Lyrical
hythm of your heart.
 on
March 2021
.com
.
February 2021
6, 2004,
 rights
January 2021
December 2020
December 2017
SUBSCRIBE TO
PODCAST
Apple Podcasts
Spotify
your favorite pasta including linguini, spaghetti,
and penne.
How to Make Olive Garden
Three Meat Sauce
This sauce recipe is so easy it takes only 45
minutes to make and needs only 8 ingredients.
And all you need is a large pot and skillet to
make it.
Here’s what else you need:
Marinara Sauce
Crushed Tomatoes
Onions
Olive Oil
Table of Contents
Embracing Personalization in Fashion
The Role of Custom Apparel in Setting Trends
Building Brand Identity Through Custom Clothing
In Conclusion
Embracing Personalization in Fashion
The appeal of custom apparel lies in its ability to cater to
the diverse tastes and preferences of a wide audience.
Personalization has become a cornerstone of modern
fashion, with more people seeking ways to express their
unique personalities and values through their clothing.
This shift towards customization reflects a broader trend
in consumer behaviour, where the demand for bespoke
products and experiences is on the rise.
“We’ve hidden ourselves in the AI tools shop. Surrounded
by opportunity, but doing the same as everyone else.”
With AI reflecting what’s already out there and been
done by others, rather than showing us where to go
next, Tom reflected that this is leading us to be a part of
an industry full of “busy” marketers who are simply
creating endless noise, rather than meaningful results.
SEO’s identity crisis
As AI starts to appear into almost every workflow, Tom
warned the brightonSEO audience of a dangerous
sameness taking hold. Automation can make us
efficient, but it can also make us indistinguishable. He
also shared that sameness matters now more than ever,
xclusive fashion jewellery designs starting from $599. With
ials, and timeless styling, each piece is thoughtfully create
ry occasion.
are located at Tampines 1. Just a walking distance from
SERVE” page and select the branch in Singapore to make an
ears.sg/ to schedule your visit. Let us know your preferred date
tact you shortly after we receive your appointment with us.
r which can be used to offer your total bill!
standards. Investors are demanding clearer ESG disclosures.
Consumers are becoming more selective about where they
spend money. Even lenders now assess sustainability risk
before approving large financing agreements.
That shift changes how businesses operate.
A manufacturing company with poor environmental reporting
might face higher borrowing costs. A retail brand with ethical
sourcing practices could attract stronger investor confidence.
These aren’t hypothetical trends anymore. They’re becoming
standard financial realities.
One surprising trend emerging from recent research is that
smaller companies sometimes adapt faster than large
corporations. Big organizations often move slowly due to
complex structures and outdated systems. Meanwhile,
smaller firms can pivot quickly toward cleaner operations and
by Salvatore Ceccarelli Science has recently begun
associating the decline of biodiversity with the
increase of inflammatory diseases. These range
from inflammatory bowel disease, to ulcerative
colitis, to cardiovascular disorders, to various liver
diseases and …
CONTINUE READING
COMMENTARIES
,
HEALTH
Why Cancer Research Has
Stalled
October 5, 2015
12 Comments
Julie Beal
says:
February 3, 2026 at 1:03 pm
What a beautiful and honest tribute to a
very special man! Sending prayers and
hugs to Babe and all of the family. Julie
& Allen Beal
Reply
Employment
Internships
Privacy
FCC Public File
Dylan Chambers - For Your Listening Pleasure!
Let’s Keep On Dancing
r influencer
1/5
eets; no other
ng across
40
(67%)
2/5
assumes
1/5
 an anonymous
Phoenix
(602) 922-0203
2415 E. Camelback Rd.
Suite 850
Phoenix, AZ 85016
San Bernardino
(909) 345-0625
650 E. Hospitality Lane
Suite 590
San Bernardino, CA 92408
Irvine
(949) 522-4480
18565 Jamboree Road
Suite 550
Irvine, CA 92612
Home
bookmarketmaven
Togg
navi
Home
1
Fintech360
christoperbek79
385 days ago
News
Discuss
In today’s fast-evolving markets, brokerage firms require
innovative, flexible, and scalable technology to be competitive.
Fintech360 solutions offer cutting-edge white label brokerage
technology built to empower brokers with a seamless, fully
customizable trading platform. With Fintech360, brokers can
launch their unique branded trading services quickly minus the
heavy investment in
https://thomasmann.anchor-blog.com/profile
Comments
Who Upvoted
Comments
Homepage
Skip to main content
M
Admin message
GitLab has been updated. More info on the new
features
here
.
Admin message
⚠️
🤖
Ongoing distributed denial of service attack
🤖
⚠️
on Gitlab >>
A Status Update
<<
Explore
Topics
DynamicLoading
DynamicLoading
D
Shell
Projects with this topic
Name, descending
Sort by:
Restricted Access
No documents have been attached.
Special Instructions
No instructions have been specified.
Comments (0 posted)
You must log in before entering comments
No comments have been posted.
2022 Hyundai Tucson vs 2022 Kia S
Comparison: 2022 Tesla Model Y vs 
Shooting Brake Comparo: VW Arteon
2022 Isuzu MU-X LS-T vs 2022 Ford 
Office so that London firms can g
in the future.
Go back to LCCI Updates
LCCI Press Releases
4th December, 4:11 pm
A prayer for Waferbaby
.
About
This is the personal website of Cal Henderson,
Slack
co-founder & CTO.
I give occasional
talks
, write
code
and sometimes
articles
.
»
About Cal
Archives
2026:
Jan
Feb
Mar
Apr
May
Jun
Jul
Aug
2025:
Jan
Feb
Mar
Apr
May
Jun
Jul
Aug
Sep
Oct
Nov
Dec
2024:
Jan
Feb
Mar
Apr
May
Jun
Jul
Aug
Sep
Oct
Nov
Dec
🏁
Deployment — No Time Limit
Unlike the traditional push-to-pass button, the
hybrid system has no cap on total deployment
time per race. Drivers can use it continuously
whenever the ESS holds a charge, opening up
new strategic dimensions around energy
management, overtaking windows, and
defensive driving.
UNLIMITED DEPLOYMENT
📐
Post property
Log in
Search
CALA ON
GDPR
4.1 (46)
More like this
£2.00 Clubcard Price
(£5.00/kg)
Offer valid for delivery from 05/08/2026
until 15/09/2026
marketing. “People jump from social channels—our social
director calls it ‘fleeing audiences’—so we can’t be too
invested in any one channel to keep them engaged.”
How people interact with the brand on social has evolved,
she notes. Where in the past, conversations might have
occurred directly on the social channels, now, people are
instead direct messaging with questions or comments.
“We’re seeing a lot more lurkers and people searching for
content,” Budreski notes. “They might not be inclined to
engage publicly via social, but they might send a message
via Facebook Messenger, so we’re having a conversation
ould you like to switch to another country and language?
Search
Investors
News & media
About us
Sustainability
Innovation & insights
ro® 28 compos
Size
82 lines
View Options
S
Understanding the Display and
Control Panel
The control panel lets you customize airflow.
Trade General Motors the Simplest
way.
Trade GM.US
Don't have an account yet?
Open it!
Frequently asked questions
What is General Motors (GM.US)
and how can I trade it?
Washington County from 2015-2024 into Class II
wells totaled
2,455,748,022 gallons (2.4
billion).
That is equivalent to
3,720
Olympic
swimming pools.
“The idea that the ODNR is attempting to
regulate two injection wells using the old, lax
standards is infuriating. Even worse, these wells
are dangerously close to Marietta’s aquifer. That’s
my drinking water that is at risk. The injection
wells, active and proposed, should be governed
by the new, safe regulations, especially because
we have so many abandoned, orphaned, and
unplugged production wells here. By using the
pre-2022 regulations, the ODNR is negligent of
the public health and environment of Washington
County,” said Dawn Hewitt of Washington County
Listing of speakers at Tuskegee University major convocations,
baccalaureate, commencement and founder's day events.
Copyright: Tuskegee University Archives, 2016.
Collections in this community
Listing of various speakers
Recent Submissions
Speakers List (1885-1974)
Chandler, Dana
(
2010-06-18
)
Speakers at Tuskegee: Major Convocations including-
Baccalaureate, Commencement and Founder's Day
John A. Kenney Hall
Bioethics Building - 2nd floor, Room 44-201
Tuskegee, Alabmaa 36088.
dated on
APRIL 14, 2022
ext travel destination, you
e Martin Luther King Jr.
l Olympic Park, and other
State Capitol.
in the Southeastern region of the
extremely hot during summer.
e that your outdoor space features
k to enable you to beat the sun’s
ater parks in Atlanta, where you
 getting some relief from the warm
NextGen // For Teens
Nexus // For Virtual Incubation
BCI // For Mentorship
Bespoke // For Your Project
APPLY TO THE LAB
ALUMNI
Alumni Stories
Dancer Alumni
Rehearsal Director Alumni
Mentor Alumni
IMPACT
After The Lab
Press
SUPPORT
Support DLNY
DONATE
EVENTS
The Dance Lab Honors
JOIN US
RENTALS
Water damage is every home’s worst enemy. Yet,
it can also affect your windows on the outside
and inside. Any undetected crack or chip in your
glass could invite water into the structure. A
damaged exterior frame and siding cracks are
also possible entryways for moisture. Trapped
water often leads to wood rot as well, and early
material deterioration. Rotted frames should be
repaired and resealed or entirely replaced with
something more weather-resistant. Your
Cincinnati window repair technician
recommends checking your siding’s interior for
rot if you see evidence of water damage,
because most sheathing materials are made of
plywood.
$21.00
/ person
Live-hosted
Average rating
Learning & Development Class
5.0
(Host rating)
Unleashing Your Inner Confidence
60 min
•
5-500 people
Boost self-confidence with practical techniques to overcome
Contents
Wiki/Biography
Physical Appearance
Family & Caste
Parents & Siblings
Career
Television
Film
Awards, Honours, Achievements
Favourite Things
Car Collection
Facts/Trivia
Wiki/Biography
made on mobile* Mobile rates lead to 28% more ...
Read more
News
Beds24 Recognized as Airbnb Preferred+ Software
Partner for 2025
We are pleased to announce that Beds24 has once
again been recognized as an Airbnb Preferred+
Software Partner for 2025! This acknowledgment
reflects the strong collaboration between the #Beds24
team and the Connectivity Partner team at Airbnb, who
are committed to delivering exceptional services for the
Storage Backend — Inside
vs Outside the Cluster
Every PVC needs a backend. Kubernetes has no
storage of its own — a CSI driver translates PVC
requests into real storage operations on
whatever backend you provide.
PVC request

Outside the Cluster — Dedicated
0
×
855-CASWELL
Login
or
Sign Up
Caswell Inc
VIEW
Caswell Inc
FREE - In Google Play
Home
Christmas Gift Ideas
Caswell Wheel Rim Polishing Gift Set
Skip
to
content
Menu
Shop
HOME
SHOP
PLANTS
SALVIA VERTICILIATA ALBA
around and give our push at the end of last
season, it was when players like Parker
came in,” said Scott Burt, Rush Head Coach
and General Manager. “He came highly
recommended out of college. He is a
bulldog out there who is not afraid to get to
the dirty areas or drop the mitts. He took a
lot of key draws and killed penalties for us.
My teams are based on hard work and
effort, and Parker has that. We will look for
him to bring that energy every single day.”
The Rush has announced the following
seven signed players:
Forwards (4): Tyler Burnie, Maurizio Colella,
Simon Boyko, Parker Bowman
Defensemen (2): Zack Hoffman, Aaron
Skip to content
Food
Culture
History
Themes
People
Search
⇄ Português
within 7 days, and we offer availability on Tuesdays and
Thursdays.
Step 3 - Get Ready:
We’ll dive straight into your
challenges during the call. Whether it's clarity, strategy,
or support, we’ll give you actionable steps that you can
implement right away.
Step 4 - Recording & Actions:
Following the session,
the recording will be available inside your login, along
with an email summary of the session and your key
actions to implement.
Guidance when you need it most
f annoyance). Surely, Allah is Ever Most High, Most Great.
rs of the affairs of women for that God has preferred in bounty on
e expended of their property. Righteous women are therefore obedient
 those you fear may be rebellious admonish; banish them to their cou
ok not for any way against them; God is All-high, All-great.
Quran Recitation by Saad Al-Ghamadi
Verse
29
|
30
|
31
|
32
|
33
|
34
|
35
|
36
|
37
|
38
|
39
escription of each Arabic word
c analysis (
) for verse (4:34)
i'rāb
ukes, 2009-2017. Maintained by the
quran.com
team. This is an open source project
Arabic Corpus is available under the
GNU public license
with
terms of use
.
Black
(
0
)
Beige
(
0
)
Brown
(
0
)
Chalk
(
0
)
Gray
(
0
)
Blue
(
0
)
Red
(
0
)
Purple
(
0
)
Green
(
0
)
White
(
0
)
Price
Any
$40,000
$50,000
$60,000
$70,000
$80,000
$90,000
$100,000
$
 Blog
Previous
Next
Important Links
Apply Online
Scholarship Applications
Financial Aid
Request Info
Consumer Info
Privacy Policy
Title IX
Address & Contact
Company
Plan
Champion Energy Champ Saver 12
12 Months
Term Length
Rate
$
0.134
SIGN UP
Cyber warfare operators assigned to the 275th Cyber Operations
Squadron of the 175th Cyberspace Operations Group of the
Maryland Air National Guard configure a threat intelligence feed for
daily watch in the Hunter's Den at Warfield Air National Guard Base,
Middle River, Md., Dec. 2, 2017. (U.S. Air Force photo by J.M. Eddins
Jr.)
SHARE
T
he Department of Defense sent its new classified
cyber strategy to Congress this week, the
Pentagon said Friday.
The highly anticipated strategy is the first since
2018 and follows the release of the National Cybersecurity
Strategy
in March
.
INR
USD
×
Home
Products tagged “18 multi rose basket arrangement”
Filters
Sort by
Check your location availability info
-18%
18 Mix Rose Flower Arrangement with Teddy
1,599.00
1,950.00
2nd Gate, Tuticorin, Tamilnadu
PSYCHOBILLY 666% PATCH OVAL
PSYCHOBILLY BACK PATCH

#####

● **What is required**
Pull every line that holds the string "technology" out of the records.

● **Task answer**
innovative, flexible, and scalable technology to be competitive.
technology built to empower brokers with a seamless, fully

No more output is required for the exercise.